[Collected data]

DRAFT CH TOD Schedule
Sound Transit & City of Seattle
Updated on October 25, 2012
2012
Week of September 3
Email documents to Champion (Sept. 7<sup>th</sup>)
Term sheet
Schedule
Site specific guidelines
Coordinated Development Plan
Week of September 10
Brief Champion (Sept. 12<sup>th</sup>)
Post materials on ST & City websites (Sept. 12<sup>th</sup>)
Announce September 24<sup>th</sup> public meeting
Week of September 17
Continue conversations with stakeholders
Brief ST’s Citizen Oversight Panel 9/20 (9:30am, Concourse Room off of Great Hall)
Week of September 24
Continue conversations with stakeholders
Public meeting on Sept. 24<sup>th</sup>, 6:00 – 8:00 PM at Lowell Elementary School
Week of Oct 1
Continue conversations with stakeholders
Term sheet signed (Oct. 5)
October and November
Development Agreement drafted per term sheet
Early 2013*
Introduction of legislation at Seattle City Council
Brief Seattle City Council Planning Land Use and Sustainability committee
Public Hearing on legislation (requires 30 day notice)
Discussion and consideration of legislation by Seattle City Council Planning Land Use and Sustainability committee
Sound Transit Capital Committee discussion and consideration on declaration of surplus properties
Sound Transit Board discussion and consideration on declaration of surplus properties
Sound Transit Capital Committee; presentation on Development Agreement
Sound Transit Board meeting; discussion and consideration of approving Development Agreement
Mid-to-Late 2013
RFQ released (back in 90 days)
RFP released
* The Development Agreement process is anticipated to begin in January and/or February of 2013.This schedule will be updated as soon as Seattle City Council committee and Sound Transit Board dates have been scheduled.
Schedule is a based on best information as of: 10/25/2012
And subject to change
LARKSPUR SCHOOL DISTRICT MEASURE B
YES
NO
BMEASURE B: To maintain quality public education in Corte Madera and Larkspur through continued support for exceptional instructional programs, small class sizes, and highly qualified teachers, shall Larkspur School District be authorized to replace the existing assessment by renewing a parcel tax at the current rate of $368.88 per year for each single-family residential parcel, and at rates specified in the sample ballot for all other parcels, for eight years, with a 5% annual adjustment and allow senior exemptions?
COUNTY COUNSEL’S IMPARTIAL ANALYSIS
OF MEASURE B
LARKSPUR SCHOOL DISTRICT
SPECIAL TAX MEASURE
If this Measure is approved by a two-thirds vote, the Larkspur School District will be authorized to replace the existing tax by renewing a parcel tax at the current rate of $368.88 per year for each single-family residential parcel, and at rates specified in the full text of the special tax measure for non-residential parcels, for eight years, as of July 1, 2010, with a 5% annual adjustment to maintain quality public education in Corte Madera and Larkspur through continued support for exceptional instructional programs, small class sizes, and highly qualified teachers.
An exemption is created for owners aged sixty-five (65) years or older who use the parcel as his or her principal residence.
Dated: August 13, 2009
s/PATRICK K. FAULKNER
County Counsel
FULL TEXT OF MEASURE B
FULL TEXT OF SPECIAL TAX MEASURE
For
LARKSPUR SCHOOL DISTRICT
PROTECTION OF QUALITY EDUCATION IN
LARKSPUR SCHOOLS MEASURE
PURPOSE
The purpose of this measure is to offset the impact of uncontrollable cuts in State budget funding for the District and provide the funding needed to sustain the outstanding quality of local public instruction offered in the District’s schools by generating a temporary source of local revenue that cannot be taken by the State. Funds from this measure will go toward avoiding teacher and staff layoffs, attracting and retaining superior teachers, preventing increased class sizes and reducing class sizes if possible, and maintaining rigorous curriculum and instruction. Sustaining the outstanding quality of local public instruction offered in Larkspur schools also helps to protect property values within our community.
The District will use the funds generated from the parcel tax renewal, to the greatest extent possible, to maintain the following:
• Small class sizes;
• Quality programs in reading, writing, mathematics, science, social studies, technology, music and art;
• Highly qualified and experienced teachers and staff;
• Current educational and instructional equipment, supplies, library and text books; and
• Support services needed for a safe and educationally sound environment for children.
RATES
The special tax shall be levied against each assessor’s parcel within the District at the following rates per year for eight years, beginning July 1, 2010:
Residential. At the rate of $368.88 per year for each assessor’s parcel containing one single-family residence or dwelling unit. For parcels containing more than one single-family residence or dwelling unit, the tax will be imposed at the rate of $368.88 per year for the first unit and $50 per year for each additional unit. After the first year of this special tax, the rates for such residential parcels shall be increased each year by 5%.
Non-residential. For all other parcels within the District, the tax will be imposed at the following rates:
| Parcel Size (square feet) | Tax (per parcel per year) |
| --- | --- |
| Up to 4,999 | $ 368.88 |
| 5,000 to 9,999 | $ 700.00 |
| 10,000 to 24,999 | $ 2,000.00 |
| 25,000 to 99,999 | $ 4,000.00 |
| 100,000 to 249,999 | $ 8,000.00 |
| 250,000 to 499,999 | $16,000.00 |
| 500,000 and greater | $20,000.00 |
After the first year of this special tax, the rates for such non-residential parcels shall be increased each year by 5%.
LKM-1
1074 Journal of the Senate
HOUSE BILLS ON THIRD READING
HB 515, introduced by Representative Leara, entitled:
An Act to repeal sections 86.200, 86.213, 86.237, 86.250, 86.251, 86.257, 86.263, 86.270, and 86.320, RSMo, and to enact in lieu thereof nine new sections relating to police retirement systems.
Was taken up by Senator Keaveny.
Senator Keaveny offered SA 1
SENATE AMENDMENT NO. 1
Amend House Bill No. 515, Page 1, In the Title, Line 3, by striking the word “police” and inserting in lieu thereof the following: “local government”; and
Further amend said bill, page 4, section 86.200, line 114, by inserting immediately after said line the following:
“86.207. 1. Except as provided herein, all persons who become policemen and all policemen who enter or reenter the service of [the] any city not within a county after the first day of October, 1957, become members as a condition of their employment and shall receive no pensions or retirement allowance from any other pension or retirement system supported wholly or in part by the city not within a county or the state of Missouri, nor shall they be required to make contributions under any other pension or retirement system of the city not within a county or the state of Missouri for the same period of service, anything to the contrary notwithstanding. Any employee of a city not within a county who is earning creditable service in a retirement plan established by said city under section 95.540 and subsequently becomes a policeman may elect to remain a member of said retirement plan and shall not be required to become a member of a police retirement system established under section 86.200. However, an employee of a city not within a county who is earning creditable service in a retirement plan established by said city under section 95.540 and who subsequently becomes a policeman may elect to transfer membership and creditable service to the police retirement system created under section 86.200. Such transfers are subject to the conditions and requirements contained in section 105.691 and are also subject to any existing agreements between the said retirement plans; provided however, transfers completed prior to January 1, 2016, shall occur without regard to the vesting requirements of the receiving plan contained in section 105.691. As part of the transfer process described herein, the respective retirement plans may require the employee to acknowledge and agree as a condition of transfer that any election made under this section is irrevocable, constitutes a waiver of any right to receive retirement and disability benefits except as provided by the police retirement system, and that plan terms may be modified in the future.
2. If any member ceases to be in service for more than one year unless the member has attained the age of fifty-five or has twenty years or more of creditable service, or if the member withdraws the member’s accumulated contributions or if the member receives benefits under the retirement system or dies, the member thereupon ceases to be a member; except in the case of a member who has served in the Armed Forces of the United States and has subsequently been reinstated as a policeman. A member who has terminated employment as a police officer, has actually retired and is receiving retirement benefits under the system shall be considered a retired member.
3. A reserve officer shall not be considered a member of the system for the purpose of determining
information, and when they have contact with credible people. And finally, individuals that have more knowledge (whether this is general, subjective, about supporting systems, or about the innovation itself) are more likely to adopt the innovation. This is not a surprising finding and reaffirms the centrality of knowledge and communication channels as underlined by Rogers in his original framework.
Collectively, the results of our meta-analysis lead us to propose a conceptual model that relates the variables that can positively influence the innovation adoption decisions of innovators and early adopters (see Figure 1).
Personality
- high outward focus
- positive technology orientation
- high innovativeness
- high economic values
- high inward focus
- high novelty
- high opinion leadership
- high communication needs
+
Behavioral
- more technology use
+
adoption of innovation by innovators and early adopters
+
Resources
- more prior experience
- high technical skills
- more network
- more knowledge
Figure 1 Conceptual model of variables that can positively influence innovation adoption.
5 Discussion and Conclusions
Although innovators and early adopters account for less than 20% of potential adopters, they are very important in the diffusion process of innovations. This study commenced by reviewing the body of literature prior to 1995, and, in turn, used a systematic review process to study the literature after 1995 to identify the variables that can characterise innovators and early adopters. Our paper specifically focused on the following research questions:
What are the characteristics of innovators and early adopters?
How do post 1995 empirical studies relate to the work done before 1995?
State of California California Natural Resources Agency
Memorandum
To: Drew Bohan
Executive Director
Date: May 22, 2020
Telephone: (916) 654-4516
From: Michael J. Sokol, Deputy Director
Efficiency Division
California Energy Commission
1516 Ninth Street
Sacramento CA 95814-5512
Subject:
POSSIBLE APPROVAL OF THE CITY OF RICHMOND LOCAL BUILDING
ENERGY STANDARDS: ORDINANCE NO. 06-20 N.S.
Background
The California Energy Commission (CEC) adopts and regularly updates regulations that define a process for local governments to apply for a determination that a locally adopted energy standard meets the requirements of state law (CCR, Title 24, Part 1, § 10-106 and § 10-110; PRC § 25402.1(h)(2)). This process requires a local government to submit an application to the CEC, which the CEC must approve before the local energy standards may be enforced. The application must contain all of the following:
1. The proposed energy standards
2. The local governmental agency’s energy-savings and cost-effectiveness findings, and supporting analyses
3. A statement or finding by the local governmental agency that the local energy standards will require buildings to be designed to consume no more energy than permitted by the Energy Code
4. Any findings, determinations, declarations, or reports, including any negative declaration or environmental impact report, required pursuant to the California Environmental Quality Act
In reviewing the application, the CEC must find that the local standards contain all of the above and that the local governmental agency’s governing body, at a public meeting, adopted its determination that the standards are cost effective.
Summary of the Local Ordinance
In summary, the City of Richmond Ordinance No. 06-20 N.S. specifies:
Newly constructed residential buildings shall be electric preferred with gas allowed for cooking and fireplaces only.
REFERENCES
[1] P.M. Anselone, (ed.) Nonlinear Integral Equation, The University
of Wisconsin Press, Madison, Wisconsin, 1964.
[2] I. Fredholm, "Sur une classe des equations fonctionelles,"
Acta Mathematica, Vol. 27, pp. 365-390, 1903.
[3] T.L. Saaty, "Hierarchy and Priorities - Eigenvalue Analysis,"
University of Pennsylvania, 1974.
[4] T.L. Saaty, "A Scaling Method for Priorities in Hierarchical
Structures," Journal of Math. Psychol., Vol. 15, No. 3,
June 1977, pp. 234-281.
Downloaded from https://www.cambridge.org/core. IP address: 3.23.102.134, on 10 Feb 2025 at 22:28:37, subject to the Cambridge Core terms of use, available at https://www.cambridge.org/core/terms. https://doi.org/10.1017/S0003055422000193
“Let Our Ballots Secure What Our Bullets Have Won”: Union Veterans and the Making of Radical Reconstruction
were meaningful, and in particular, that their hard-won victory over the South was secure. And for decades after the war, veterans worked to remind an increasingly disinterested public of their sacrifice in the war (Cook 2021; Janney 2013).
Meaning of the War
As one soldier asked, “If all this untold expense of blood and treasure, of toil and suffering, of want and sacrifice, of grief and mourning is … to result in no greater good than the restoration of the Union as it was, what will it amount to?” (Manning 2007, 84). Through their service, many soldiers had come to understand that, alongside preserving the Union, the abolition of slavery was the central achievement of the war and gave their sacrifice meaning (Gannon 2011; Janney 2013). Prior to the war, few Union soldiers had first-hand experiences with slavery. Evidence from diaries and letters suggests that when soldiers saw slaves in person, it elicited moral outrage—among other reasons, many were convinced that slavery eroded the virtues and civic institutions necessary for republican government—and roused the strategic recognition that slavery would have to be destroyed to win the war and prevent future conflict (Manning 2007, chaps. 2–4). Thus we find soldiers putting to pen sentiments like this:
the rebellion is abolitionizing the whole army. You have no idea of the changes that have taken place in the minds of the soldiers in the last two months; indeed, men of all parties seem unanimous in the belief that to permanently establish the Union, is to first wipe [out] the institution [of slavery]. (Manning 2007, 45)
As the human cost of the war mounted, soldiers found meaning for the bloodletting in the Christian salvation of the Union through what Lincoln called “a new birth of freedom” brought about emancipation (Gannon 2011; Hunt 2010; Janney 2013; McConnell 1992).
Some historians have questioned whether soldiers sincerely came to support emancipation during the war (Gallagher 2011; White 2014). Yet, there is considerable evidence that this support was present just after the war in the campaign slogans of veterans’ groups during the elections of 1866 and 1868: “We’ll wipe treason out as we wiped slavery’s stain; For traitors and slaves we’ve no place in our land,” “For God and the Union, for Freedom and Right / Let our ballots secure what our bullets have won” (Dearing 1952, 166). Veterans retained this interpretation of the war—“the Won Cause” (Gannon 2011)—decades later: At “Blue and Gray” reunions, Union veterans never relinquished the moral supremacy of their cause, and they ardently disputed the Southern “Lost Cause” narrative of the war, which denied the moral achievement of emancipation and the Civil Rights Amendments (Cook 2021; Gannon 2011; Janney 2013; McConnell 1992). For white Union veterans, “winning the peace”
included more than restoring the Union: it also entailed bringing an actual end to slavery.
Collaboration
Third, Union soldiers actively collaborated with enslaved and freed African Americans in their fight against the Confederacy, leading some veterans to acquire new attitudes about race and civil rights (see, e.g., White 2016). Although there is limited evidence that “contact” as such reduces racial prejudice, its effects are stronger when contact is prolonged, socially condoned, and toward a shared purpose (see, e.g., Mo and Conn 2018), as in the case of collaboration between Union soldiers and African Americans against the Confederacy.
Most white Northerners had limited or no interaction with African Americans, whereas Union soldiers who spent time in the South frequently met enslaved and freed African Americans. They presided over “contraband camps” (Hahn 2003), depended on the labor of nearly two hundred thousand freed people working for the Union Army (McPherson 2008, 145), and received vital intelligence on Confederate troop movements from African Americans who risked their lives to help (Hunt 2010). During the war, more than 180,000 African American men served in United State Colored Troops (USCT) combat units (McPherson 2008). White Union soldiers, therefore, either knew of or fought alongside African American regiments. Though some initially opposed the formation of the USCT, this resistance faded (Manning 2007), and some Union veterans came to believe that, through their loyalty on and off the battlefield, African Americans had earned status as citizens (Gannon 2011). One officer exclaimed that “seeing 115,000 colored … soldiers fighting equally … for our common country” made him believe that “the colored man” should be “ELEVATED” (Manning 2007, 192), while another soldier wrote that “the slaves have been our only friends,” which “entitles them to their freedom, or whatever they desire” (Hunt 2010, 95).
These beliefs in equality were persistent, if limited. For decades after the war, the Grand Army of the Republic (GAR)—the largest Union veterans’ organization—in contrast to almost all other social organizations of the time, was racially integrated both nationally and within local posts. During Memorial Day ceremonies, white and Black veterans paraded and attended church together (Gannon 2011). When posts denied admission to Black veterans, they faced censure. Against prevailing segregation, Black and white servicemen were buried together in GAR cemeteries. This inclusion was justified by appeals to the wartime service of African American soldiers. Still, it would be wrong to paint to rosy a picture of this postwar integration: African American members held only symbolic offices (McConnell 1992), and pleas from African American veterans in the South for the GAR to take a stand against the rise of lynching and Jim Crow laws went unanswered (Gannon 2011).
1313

*Exercise description*
Would you print exactly the lines from the first line of the entries above through the line that has "Week of Oct 1", both included, and stop there?

*Solution*
DRAFT CH TOD Schedule
Sound Transit & City of Seattle
Updated on October 25, 2012
2012
Week of September 3
Email documents to Champion (Sept. 7<sup>th</sup>)
Term sheet
Schedule
Site specific guidelines
Coordinated Development Plan
Week of September 10
Brief Champion (Sept. 12<sup>th</sup>)
Post materials on ST & City websites (Sept. 12<sup>th</sup>)
Announce September 24<sup>th</sup> public meeting
Week of September 17
Continue conversations with stakeholders
Brief ST’s Citizen Oversight Panel 9/20 (9:30am, Concourse Room off of Great Hall)
Week of September 24
Continue conversations with stakeholders
Public meeting on Sept. 24<sup>th</sup>, 6:00 – 8:00 PM at Lowell Elementary School
Week of Oct 1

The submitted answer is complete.